There are two of the awards this year that deserve special mention. The first is the Mathematics Prize, awarded jointly to a group of people who have predicted that the world would end at various times in the past. The award citation was to:
Dorothy Martin of the USA (who predicted the world would end in 1954), Pat Robertson of the USA (who predicted the world would end in 1982), Elizabeth Clare Prophet of the USA (who predicted the world would end in 1990), Lee Jang Rim of KOREA (who predicted the world would end in 1992), Credonia Mwerinde of UGANDA (who predicted the world would end in 1999), and Harold Camping of the USA (who predicted the world would end on September 6, 1994 and later predicted that the world will end on October 21, 2011), for teaching the world to be careful when making mathematical assumptions and calculations.

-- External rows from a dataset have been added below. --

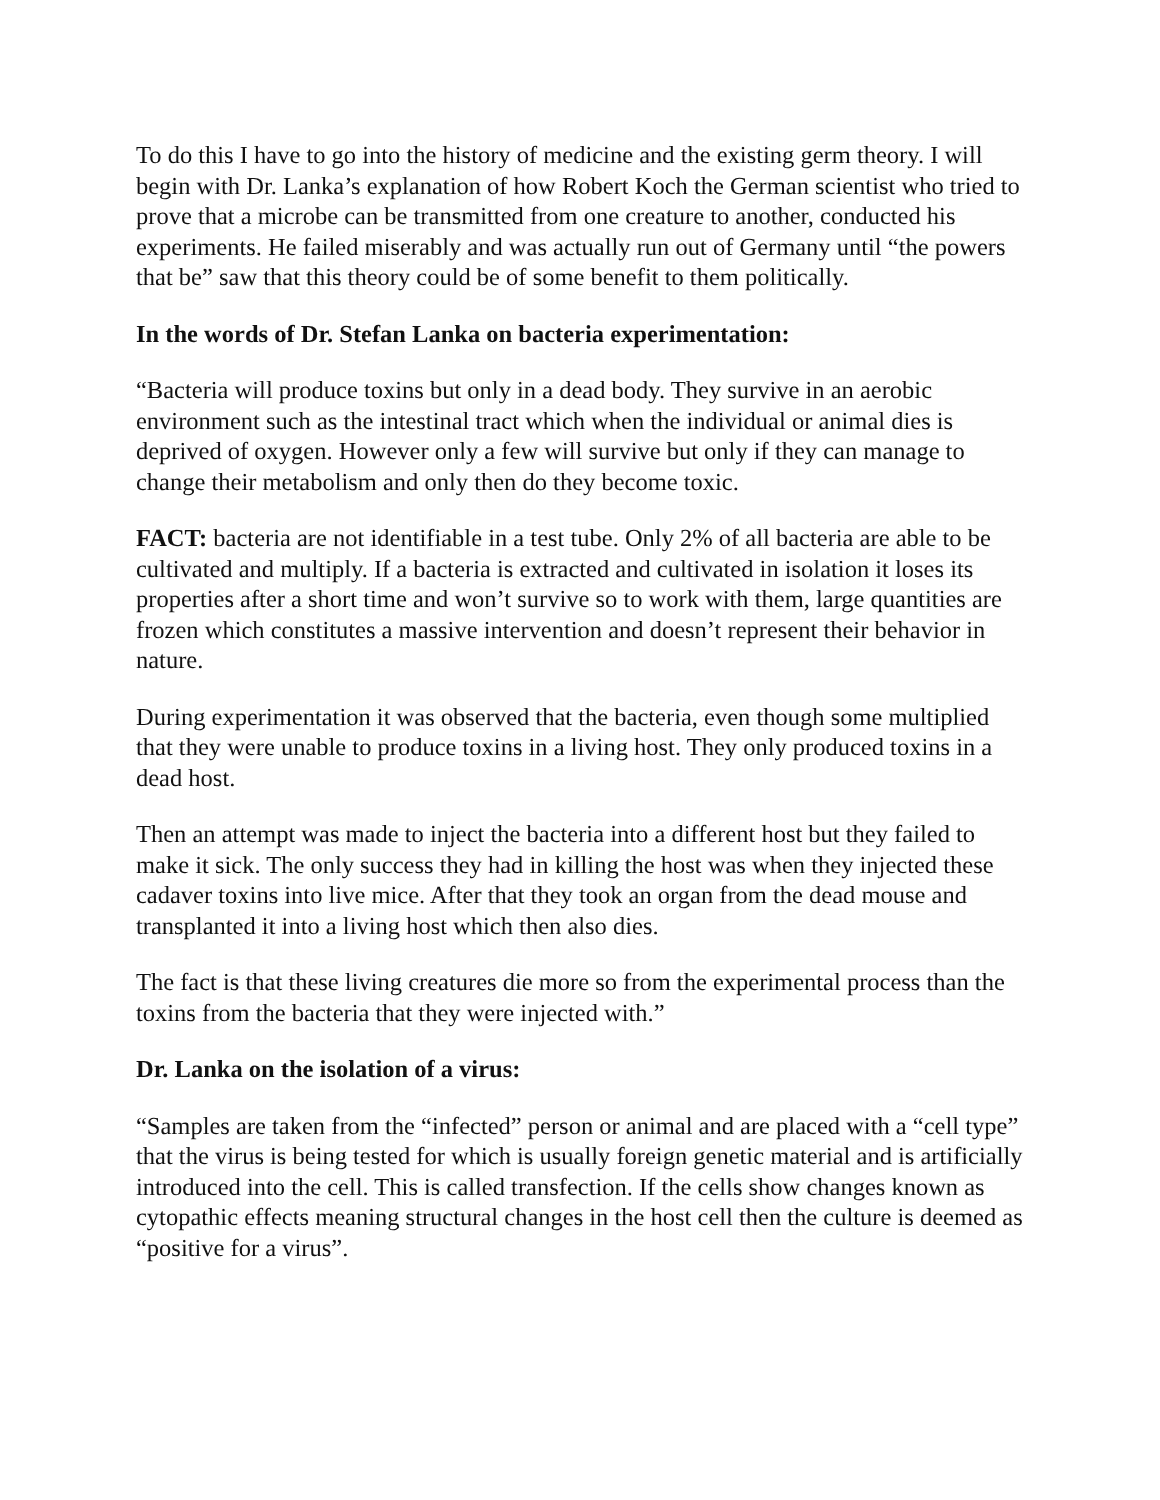To do this I have to go into the history of medicine and the existing germ theory. I will begin with Dr. Lanka’s explanation of how Robert Koch the German scientist who tried to prove that a microbe can be transmitted from one creature to another, conducted his experiments. He failed miserably and was actually run out of Germany until “the powers that be” saw that this theory could be of some benefit to them politically.
In the words of Dr. Stefan Lanka on bacteria experimentation:
“Bacteria will produce toxins but only in a dead body. They survive in an aerobic environment such as the intestinal tract which when the individual or animal dies is deprived of oxygen. However only a few will survive but only if they can manage to change their metabolism and only then do they become toxic.
FACT: bacteria are not identifiable in a test tube. Only 2% of all bacteria are able to be cultivated and multiply. If a bacteria is extracted and cultivated in isolation it loses its properties after a short time and won’t survive so to work with them, large quantities are frozen which constitutes a massive intervention and doesn’t represent their behavior in nature.
During experimentation it was observed that the bacteria, even though some multiplied that they were unable to produce toxins in a living host. They only produced toxins in a dead host.
Then an attempt was made to inject the bacteria into a different host but they failed to make it sick. The only success they had in killing the host was when they injected these cadaver toxins into live mice. After that they took an organ from the dead mouse and transplanted it into a living host which then also dies.
The fact is that these living creatures die more so from the experimental process than the toxins from the bacteria that they were injected with.”
Dr. Lanka on the isolation of a virus:
“Samples are taken from the “infected” person or animal and are placed with a “cell type” that the virus is being tested for which is usually foreign genetic material and is artificially introduced into the cell. This is called transfection. If the cells show changes known as cytopathic effects meaning structural changes in the host cell then the culture is deemed as “positive for a virus”.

Finally, the Ig® Nobel Peace Prize was awarded to the mayor of Vilnius, Lithuania, Arturas Zuokas, who decided to discourage wealthy people with expensive cars from parking illegally: he ran over the parked cars with an armored personnel carrier, crushing them (YouTube video).
The list of winners, linked above, also has citations for the research papers. Ars Technica also has an article on this year’s prizes. I’ve written here previously about the Ig® Nobel awards in 2010 and 2009.